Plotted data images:
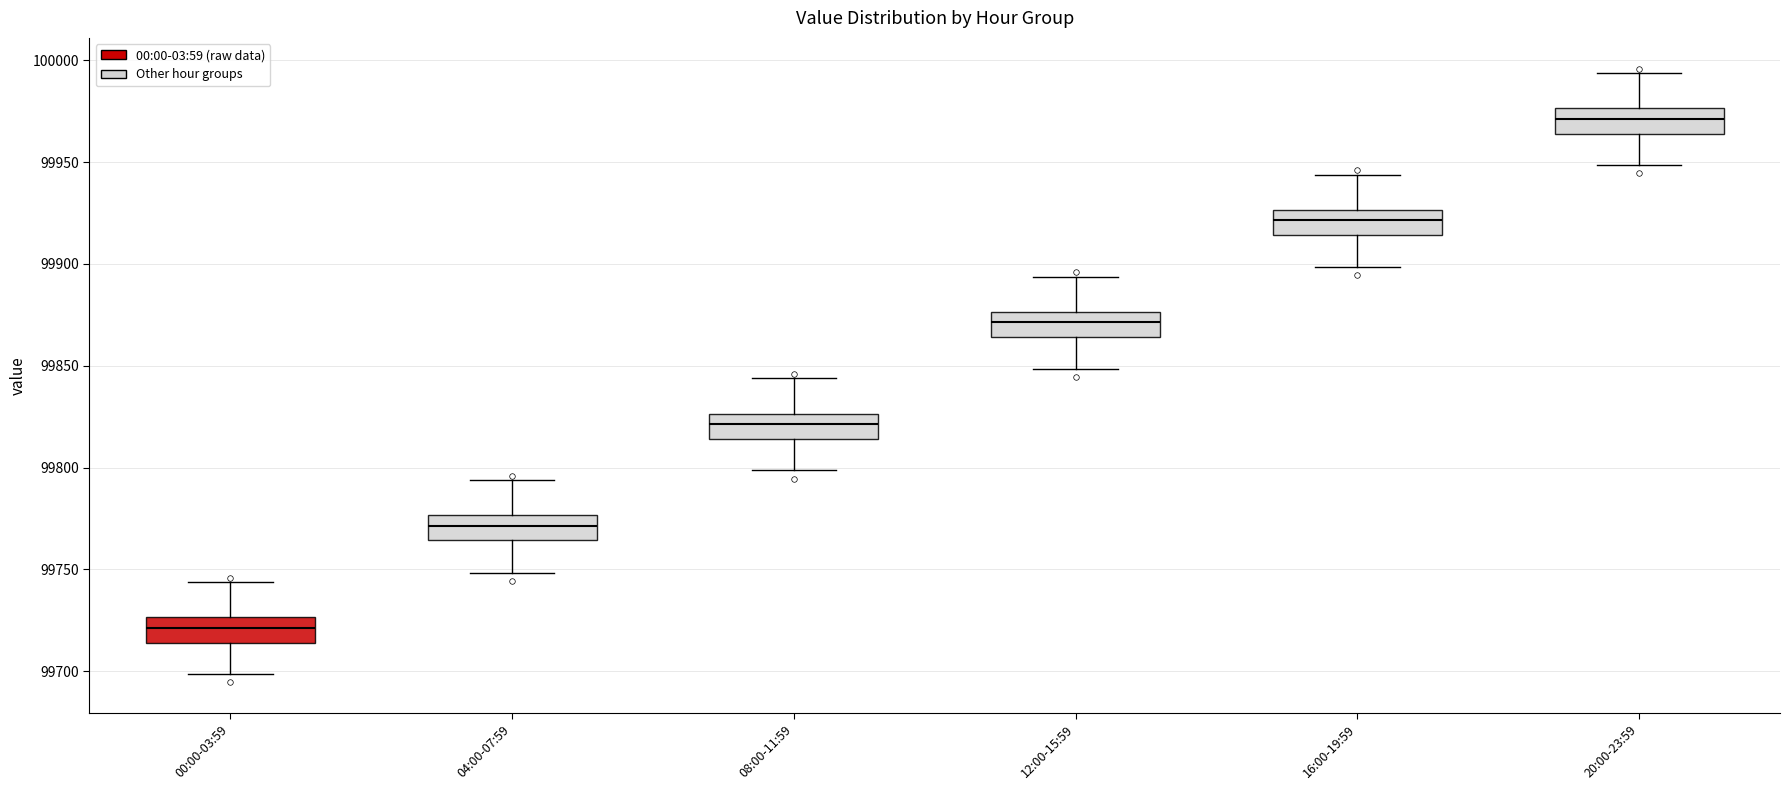

Reading left to right, read every box against the y-axis: the position of its median line, the range the box covers, and the ends of its whiskers. The values are not printed on the chart, so give them approximately, as read against the axis.

00:00-03:59: median 99720, box 99715 to 99725, whiskers 99700 to 99745
04:00-07:59: median 99770, box 99765 to 99775, whiskers 99750 to 99795
08:00-11:59: median 99820, box 99815 to 99825, whiskers 99800 to 99845
12:00-15:59: median 99870, box 99865 to 99875, whiskers 99850 to 99895
16:00-19:59: median 99920, box 99915 to 99925, whiskers 99900 to 99945
20:00-23:59: median 99970, box 99965 to 99975, whiskers 99950 to 99995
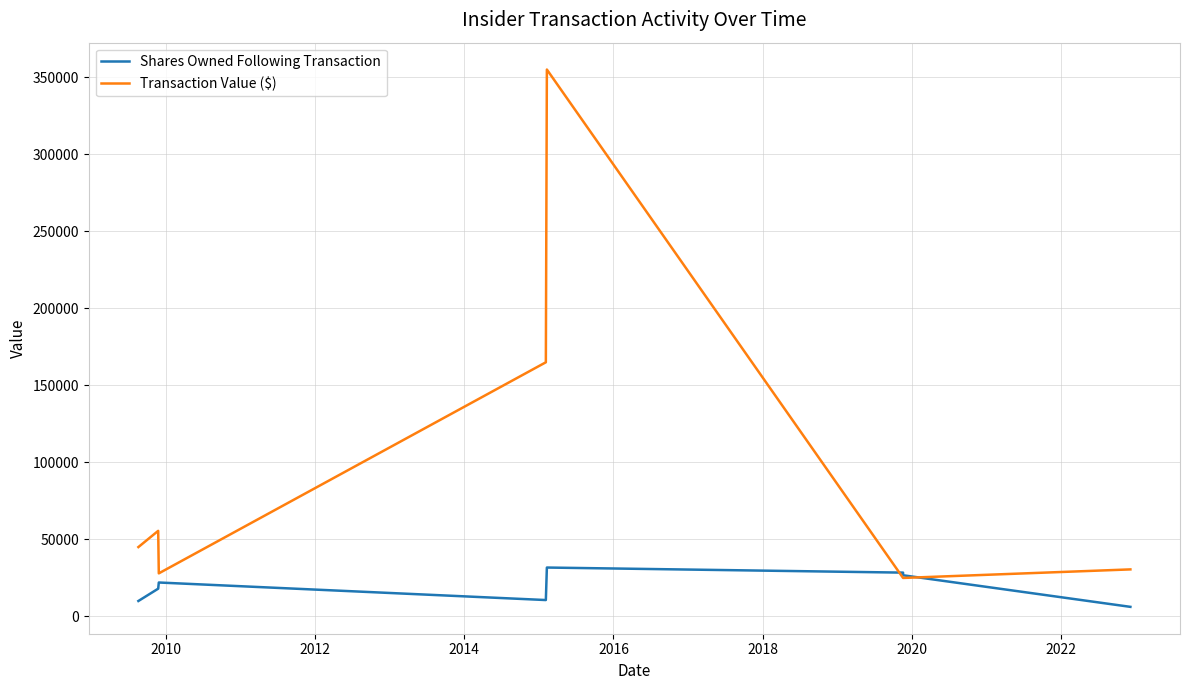

Where is the first local maximum for Transaction Value ($)?

2010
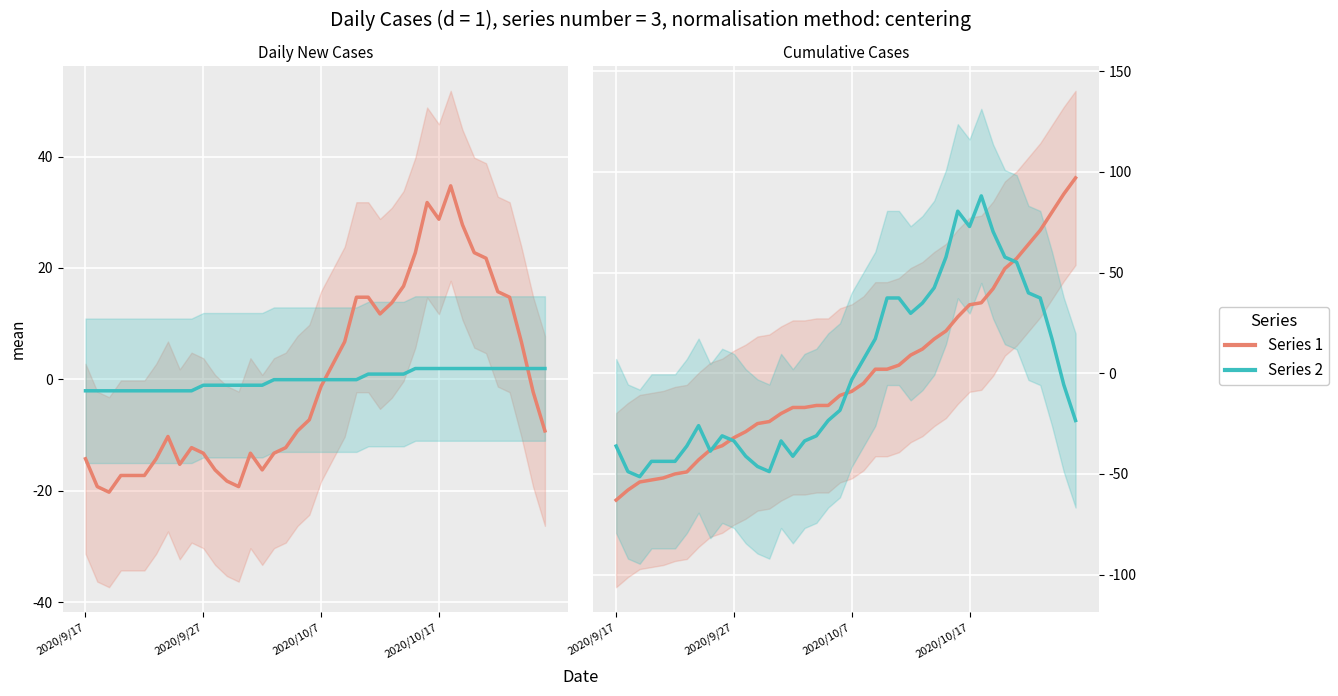

What is the spread (max minus min) of values at 16?

33.5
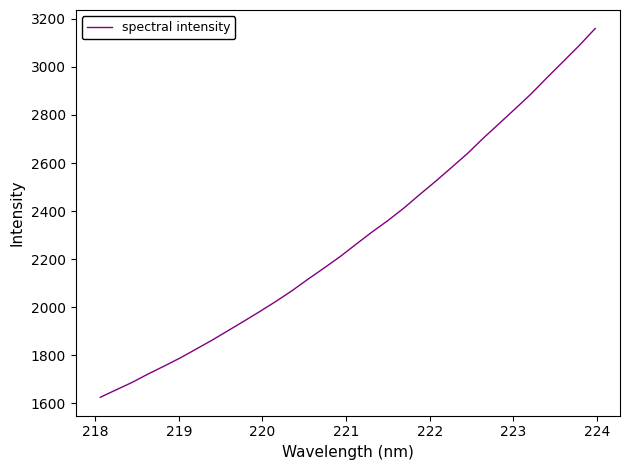

Count the number of data series in this chart.

1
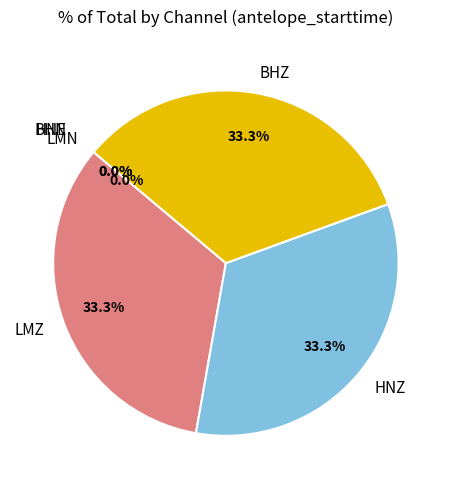

Approximately how many times larger is the value at HNZ compared to BHZ?

1.0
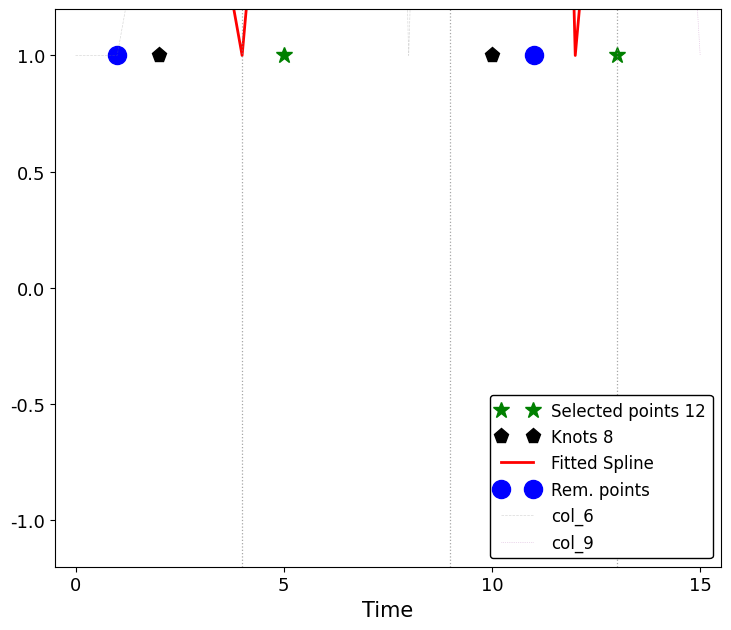

True or false: Fitted Spline has a value of 4 at 11.

False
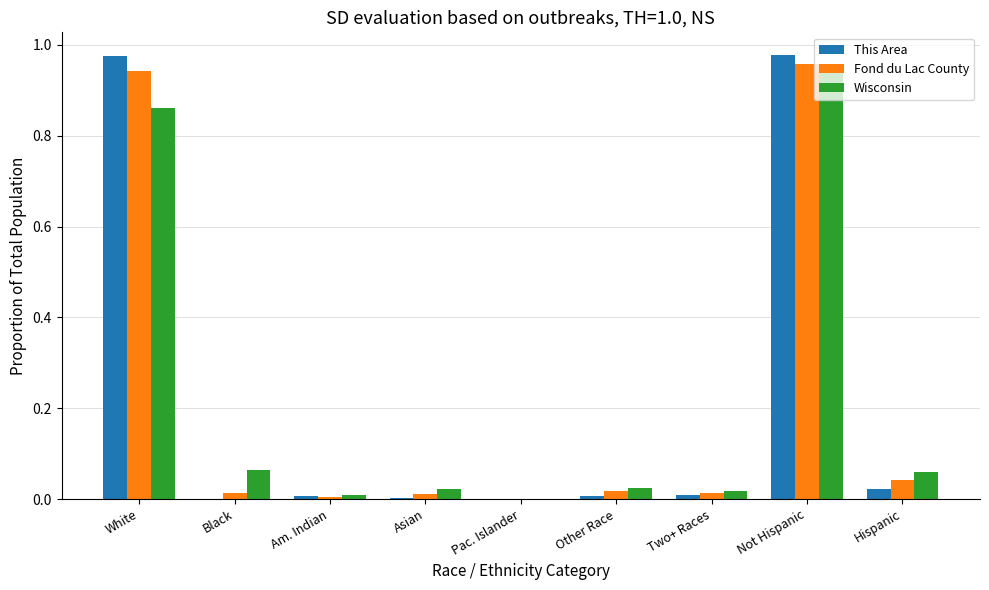

Which series changed the most between White and Two+ Races?

This Area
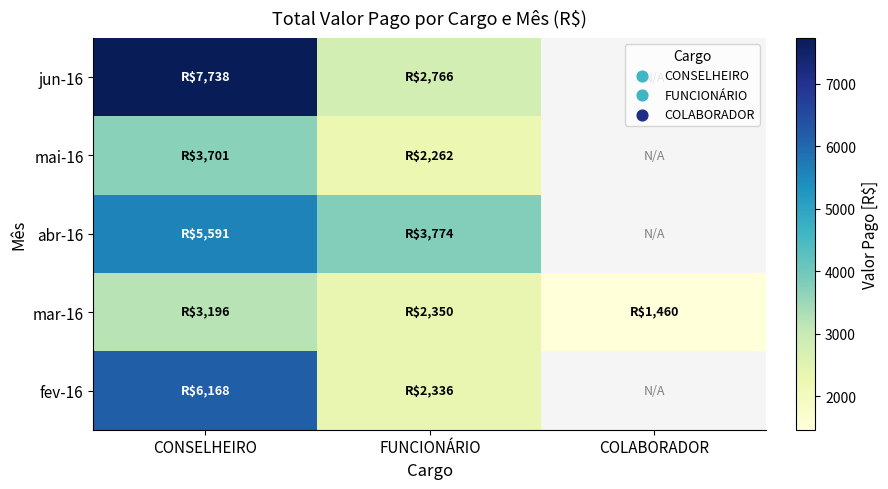

How many mar-16 values are between 1460 and 3196?

3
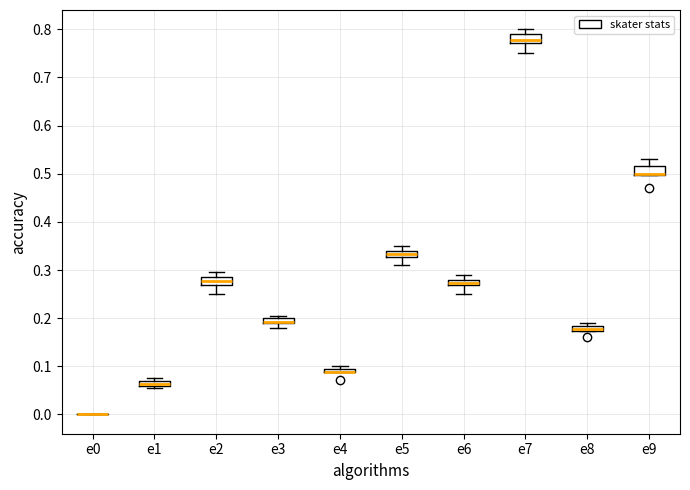

Where is the lower edge of the box for e2 on the y-axis? The values are not printed on the chart, so give them approximately, as read against the axis.

0.27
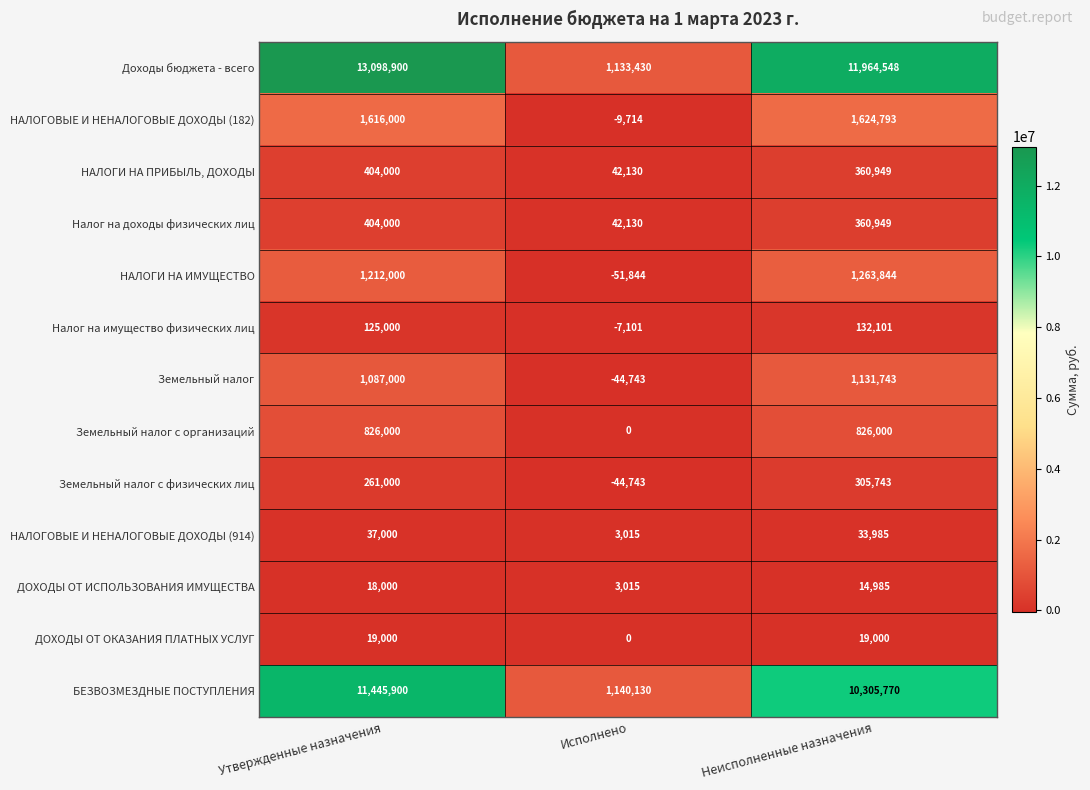

The НАЛОГОВЫЕ И НЕНАЛОГОВЫЕ ДОХОДЫ (182) series shows -16660 at Исполнено. True or false?

False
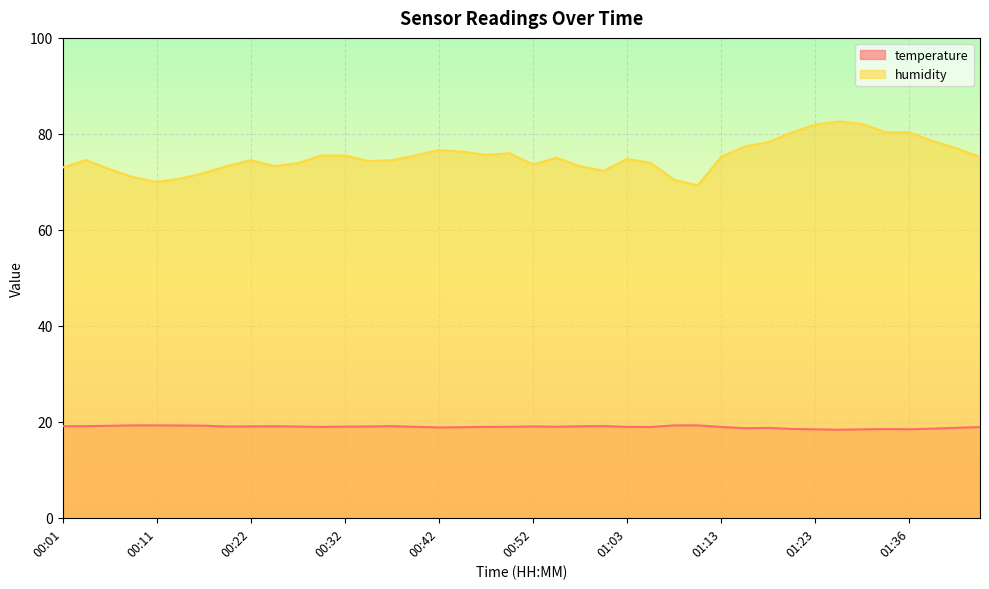

What is the total value across all series at 01:36?

98.8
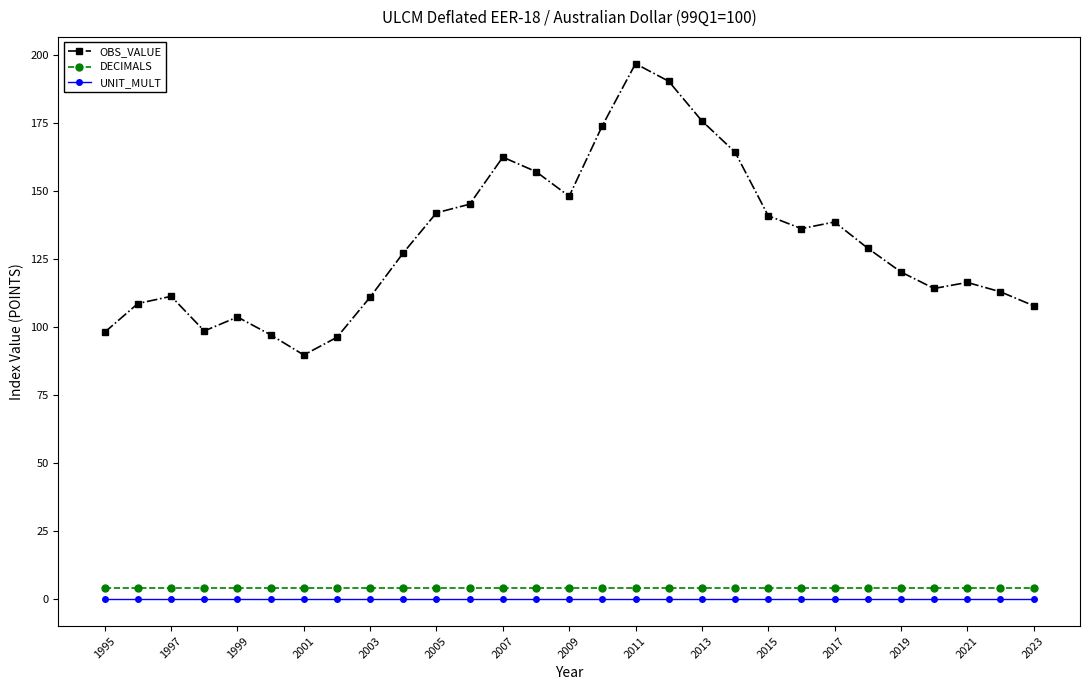

Which series has the largest total across all categories?

OBS_VALUE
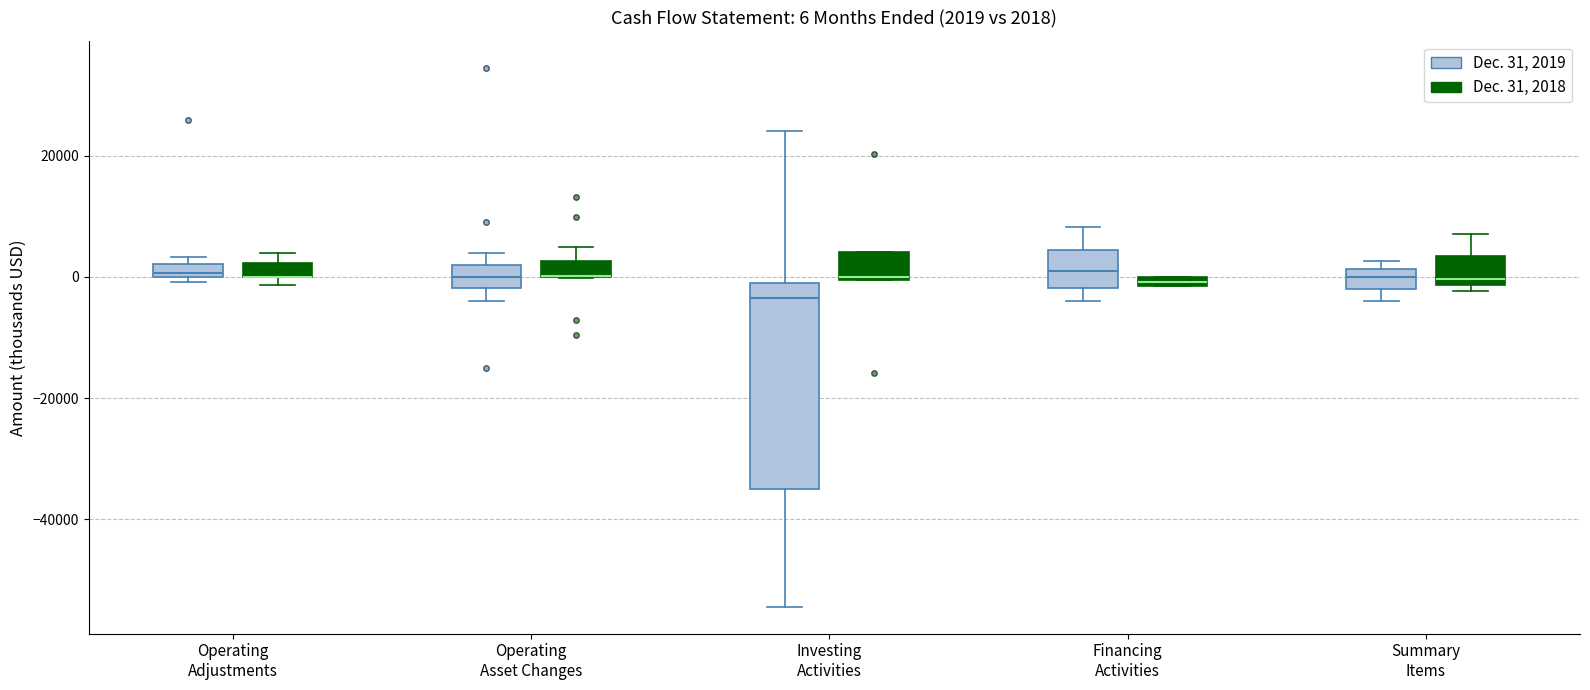

Comparing the boxes themselves (not the whiskers), which one is the tallest?

Investing Activities (Dec. 31, 2019)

● Exercise requirements: Copy out the lines above word for word, starting with the line that contains "Which series changed" and continuing through the end of the lines. Leave the pictures out of your answer.

● Solution for this problem:
Which series changed the most between White and Two+ Races?

This Area

How many mar-16 values are between 1460 and 3196?

3

Where is the lower edge of the box for e2 on the y-axis? The values are not printed on the chart, so give them approximately, as read against the axis.

0.27

The НАЛОГОВЫЕ И НЕНАЛОГОВЫЕ ДОХОДЫ (182) series shows -16660 at Исполнено. True or false?

False

What is the total value across all series at 01:36?

98.8

Which series has the largest total across all categories?

OBS_VALUE

Comparing the boxes themselves (not the whiskers), which one is the tallest?

Investing Activities (Dec. 31, 2019)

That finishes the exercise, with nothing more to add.